Я вышел, взглянул вверх и ощутил себя чужеземцем. Не верилось, что когда-нибудь смогу привыкнуть к этим зданиям и пройти мимо не задирая головы. Вспомнились забытые слова из петхаинского молитвенника:
«Что такое человек, Боже, за что чтишь его? Начало его прах, и конец прах, и он подобен хрупкому черепку, засыхающей траве, увядающему цветку, мелькающей тени, убегающему облаку, дуновению пыли, исчезающему сну».
Ни этим словам, ни какой-либо иной фразе, вложенной в уста Бога, никогда не удавалось внушить мне страх, что я есть не больше, чем человек. Слово не в силах стать ощущением. На это способен только образ, потому что глаз бесхитростней уха.
Страх за себя как за человека я ощутил впервые именно при виде нью-йоркских башен.
Опустив голову и оглядев нью-йоркцев, я подумал теперь, что хасид был неправ, считая этот город трудным для Бога: передо мной толкались обыкновенные люди — «мелькающие тени», запустившие в небо этот устрашающий сноп из металла и стекла. Именно тут, в Нью-Йорке, становилось очевидно, что ничтожное способно творить величественное благодаря силе, которую сообщает ему истинно Величественное.
Сперва в памяти вскочила фраза, в происхождении которой я не разобрался: «Есть люди, у которых всё не как у людей, а как в Вавилоне!» Потом пришло в голову другое сравнение: «Вот люди, которые — стоит вдруг Богу чихнуть — хлопнут Его по плечу и пожелают Ему здоровья!»
Особенно надменно смотрелись сновавшие мимо красотки, обдававшие меня жаром ярких красок и ароматом незнакомых духов. Я попытался заговорить с ними. Не столько по повсеместному праву зазываемого красками и запахами самца, сколько по мандату дорвавшегося до свободы человека. Отвечали мне не одним только молчанием. Не оборачивались даже.
Я мстил им как мстят недоступному: осознанием того, что оно мне не нужно.
8. Эрогенный центр торгующего мира
Затесавшись в толпу, я шагал в неизвестном направлении.
Все вокруг меня, казалось, торопились на вакханалию торговых сношений.
С двадцаткой в кармане я чувствовал себя неловко, но догадавшись, что презреннейшей формой инакомыслия считается тут отказ от приобретения вещей, рванулся в драгстор. Изо всего ненужного выбрал коробку презервативов с репродукцией плодородной рафаэлевской мадонны и её двух печальных отпрысков на крышке.

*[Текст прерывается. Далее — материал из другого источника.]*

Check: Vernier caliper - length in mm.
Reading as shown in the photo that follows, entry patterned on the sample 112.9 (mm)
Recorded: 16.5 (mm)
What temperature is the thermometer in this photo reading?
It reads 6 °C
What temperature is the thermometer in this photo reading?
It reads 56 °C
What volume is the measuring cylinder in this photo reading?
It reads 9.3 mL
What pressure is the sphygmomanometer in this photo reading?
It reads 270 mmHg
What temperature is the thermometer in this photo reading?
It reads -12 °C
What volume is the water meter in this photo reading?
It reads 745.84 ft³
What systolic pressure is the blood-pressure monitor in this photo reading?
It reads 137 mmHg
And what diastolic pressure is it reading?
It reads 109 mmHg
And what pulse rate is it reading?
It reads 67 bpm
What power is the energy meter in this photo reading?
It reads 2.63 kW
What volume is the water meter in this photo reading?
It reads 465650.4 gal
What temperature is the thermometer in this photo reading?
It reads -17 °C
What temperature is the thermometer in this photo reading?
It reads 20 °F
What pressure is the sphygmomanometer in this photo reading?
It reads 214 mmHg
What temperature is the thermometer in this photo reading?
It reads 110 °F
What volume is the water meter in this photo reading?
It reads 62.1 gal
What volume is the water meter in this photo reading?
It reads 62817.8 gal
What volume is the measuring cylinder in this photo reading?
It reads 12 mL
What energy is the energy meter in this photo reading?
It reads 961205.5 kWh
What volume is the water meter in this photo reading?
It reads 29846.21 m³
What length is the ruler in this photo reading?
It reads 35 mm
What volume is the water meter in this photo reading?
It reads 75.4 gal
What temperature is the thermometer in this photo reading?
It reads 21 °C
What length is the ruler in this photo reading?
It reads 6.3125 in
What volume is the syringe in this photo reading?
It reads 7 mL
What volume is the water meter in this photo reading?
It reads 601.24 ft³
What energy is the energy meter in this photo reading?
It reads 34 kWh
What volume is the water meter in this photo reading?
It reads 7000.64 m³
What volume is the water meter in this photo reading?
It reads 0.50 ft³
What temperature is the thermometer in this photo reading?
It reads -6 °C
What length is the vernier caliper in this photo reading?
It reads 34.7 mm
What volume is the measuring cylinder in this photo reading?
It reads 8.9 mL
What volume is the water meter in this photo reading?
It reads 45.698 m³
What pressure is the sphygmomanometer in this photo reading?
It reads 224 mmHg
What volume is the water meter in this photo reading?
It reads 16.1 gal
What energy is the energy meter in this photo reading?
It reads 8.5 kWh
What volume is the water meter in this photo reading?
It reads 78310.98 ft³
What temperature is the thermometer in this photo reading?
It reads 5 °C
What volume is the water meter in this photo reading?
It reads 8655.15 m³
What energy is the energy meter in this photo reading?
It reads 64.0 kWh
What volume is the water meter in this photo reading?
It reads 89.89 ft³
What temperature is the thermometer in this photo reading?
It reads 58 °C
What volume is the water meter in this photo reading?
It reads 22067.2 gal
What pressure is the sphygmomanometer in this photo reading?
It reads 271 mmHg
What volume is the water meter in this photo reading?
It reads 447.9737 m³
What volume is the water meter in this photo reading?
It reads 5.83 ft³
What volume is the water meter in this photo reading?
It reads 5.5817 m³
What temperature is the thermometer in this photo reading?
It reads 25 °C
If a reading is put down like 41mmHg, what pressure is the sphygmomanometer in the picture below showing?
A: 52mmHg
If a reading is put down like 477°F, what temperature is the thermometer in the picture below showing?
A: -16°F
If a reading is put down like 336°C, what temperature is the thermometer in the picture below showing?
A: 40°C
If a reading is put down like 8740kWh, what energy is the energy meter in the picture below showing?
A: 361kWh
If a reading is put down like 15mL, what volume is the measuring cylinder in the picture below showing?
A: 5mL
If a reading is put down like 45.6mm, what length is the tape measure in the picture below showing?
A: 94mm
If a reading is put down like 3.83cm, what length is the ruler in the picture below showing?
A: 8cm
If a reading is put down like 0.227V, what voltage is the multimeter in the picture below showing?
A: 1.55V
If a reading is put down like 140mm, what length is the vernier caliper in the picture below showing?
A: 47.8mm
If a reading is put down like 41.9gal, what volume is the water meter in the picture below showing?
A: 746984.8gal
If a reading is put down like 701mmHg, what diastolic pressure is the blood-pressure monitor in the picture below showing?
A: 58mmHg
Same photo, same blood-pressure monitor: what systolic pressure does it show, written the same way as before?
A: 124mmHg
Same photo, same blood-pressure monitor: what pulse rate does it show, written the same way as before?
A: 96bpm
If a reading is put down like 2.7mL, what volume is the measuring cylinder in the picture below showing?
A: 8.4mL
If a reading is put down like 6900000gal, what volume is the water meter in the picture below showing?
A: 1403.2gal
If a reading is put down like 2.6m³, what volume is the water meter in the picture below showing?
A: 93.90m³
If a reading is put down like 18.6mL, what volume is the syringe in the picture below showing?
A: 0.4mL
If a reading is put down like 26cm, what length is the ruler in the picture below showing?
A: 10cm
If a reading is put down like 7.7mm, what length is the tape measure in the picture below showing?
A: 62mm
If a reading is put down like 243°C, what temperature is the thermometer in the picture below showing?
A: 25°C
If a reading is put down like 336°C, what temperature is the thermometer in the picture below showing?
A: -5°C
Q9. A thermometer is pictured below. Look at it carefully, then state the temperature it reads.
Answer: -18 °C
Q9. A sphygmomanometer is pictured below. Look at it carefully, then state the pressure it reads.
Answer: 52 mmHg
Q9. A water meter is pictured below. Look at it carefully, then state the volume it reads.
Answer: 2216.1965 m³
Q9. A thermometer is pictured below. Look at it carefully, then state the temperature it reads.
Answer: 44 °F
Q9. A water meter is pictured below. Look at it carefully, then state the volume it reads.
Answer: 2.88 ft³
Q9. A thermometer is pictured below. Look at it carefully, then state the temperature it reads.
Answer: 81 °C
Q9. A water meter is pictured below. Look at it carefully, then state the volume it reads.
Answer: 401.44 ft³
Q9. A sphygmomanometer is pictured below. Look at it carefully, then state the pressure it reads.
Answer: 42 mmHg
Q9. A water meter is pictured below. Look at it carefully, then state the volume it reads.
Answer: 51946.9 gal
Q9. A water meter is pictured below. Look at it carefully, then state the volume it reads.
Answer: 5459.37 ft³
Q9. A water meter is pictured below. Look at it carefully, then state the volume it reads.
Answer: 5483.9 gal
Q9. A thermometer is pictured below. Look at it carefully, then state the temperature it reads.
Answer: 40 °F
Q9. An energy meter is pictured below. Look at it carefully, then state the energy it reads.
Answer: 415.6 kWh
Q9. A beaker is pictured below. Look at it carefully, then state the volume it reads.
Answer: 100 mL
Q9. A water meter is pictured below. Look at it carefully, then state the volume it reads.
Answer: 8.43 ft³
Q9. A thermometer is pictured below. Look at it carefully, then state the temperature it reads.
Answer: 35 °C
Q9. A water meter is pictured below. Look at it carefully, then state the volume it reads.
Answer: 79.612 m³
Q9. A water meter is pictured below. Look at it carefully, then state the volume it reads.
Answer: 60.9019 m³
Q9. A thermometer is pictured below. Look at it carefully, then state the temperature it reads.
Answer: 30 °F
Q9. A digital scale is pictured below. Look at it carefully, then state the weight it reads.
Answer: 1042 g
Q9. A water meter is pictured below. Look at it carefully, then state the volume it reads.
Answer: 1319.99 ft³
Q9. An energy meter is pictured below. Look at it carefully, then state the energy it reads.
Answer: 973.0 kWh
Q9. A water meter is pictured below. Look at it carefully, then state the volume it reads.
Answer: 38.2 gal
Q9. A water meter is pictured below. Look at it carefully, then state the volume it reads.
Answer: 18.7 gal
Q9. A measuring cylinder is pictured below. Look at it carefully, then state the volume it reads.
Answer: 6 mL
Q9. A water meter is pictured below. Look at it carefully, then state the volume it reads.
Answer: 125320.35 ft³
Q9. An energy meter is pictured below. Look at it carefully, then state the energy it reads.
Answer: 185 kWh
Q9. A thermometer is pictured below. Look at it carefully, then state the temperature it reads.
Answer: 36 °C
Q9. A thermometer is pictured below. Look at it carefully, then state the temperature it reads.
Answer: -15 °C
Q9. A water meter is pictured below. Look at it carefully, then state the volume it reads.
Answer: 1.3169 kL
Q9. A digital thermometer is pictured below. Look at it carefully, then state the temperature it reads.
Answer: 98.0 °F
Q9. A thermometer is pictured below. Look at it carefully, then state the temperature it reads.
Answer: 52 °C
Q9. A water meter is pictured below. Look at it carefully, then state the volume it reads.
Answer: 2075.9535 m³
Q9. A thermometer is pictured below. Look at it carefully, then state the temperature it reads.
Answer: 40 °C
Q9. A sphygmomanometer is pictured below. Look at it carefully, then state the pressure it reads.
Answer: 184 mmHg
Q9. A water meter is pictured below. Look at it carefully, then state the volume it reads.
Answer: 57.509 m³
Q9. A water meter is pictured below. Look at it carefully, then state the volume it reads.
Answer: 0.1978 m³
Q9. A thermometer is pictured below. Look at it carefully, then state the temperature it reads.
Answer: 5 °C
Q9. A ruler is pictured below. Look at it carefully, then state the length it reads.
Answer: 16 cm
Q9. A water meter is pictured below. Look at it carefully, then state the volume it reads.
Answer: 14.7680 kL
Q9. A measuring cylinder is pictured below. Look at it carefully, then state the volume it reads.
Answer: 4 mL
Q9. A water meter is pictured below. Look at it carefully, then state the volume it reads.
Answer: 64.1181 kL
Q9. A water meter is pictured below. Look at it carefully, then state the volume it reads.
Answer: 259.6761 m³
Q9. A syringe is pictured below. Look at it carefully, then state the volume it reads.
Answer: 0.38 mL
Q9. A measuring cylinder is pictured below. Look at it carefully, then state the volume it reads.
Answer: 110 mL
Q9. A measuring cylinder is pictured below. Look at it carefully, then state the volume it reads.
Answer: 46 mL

Вместе с коробкой мне всучили листовку, подписанную комитетом противников аборта. Комитет призывал патриотов рожать как можно чаще. На фоне непролазной уличной толпы этот призыв поразил меня непрактичностью. Разве что в его основе лежал прагматизм высшего порядка: чем больше людей — тем больше покупателей, а значит, тем меньше вещей на откуп Сатане.
Поединок с Сатаной, между тем, сулил нескончаемый праздник. Согласно рекламам, обступавшим меня со всех сторон и свисавшим даже с застывших меж небоскрёбами дирижаблей, обмен денег на вещи есть полезный эротический опыт. Да и сами вещи, любая из них, воплощали непристойные символы — от оголённых губных помад с заточенными головками до обнажённых кур, нанизанных гузками на острые шесты.
Мне стало ясно, что нахожусь я в эрогенном центре торгующего мира.
Откликнувшись на эту догадку, передо мной — посреди тротуара — возникла голая самка с месоморфической фигурой, прильнувшей в экстазе к собственным сиськам. Я не удивился, поскольку люди месоморфического строения — с грудною клеткой шире, чем бёдра — отличаются страстью к шокированию. Приблизившись к ней, я выяснил, что, вырезанная из фанеры, она выступила из фильма, который крутили в кинотеатре за её спиной.
У входа, в углублении под аркой, свисал на тросе телеэкран, демонстрировавший финальную сцену ленты. Вместе со мной из толпы вычленилась юная пара. Оба с эндоморфическими, грушевидными, фигурами, намекавшими на доверчивость натуры.
Поначалу мне показалось, будто история нагой месоморфички исполнена печали: облокотившись на зеркальную стойку в баре и уронив голову на кулаки, она рыдала взахлёб и содрогалась всем корпусом. При этом грудь её, растёкшаяся по стойке, не тряслась. Потом рыдания утихли и перешли в затяжные всхлипывания: слёзы бежали в тесную ложбинку между сиськами. У меня мелькнула знакомая мысль об уникальности кино при раскрытии трагизма бытия. Обнажённость героини и её бессловесность придавали сцене дополнительный смысл, ибо одежда и речь скрывают истинное состояние души.
Стоило, однако, камере отпрянуть с крупного плана к общему — стенания страдалицы обрели иное значение.